STANFORD – To read the international press, one would think that the last two years have been good ones for Russian President Vladimir Putin. His campaign in Ukraine has largely achieved its main goals; Russia has wrested control of Crimea and destabilized large portions of the rest of the country. Plunging oil prices may have wreaked havoc on Russia’s finances, but so far Putin’s popularity seems unaffected.
But a long stream of little-remarked-upon legal defeats could have a dramatic impact on Putin’s fortunes. In 2014, for example, the European Court of Human Rights (ECHR) delivered 129 judgments against Russia, and in January, the Council of Europe deprived Russia of its voting rights for its violations of international law. As the rulings pile up, they are starting to pose a threat to Russia’s international standing, its financial health, and Putin himself.

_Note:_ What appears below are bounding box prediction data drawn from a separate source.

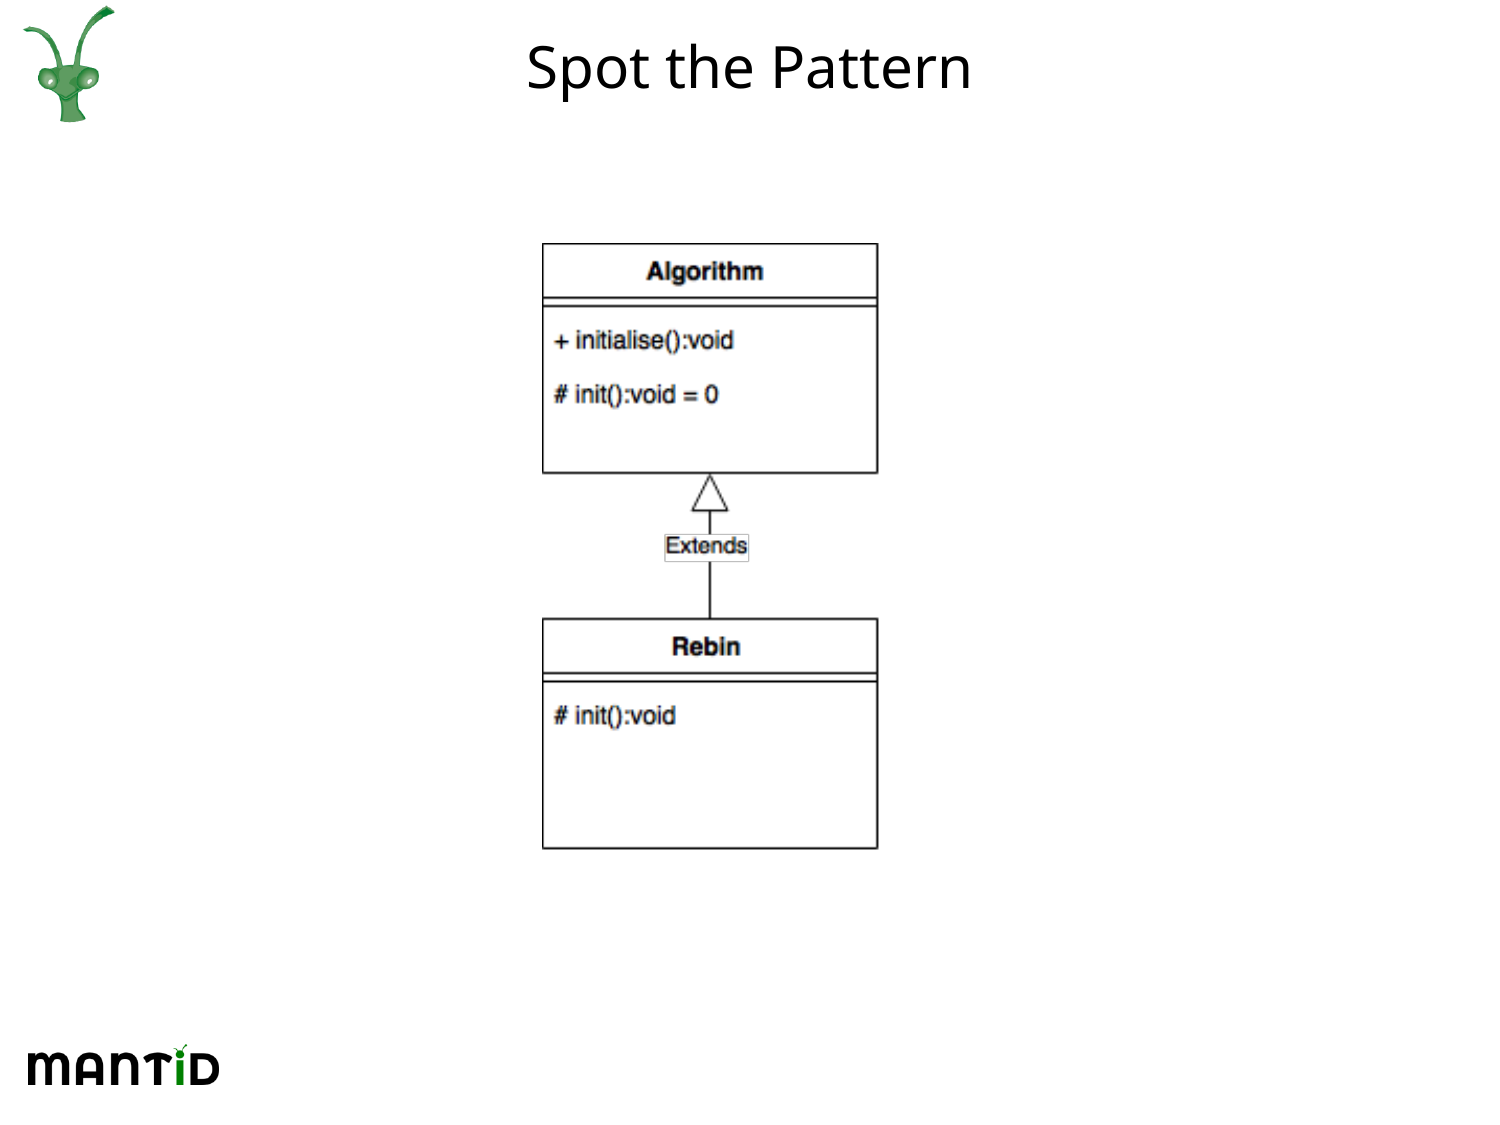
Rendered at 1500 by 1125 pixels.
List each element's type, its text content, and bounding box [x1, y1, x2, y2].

picture [28, 1044, 219, 1085]
picture [542, 243, 881, 853]
title Spot the Pattern [75, 0, 1425, 160]
picture [0, 0, 75, 127]
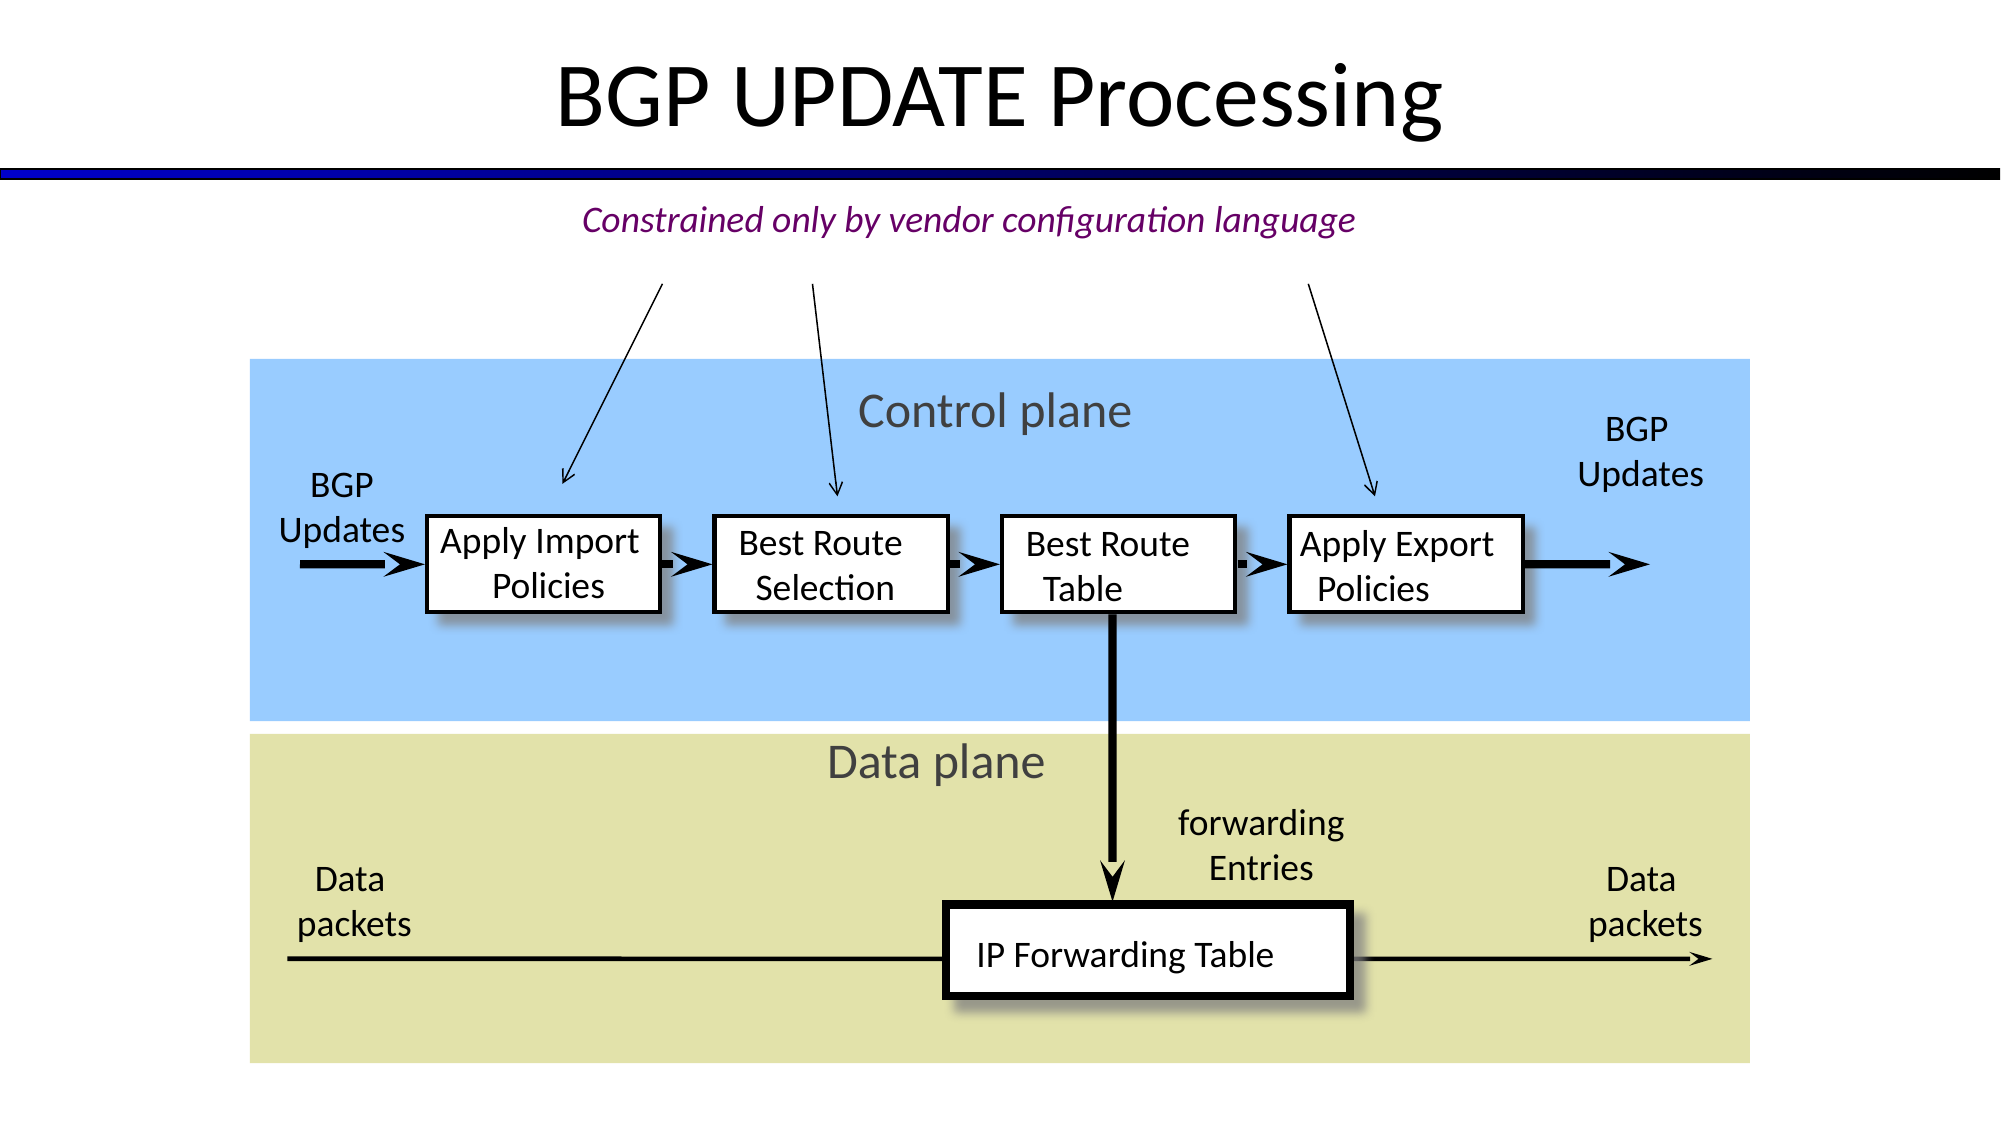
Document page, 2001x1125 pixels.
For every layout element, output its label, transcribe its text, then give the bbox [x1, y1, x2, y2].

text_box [1001, 511, 1236, 619]
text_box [562, 283, 663, 485]
text_box Data plane [812, 721, 1061, 796]
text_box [714, 510, 949, 617]
text_box Control plane [843, 370, 1148, 446]
text_box [1106, 881, 1119, 900]
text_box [1284, 511, 1524, 619]
text_box Data packets [1572, 846, 1719, 952]
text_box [812, 283, 838, 497]
text_box [1266, 558, 1279, 571]
text_box [1691, 952, 1713, 966]
text_box [979, 558, 996, 571]
text_box [1629, 558, 1651, 571]
text_box Data packets [281, 846, 427, 952]
text_box forwarding Entries [1162, 790, 1360, 896]
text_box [423, 508, 661, 616]
text_box Constrained only by vendor configuration language [567, 187, 1372, 248]
text_box [249, 358, 1750, 722]
title BGP UPDATE Processing [0, 0, 2000, 184]
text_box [945, 904, 1351, 997]
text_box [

The rulings have not been merely symbolic. In July 2014, the Permanent Court for Arbitration in The Hague ordered Russia to pay $50 billion to former shareholders of the oil company Yukos for having illegally bankrupted the firm and distributed its assets to Rosneft, a state-owned producer. At its peak in 2003, Yukos was valued at $30 billion. The judgment is the largest ever awarded by the arbitration court, and it cannot be appealed. France and Belgium have begun seizing Russian assets to enforce the judgment.
In a separate case, in June 2014 the ECHR ordered Russia to pay Yukos’s shareholders more than $2 billion “in respect of pecuniary damage.” This judgment was also the largest in that court’s history. Russia, which is in the midst of a liquidity crisis, will struggle to raise such huge sums; failure to comply, however, would jeopardize future foreign investments.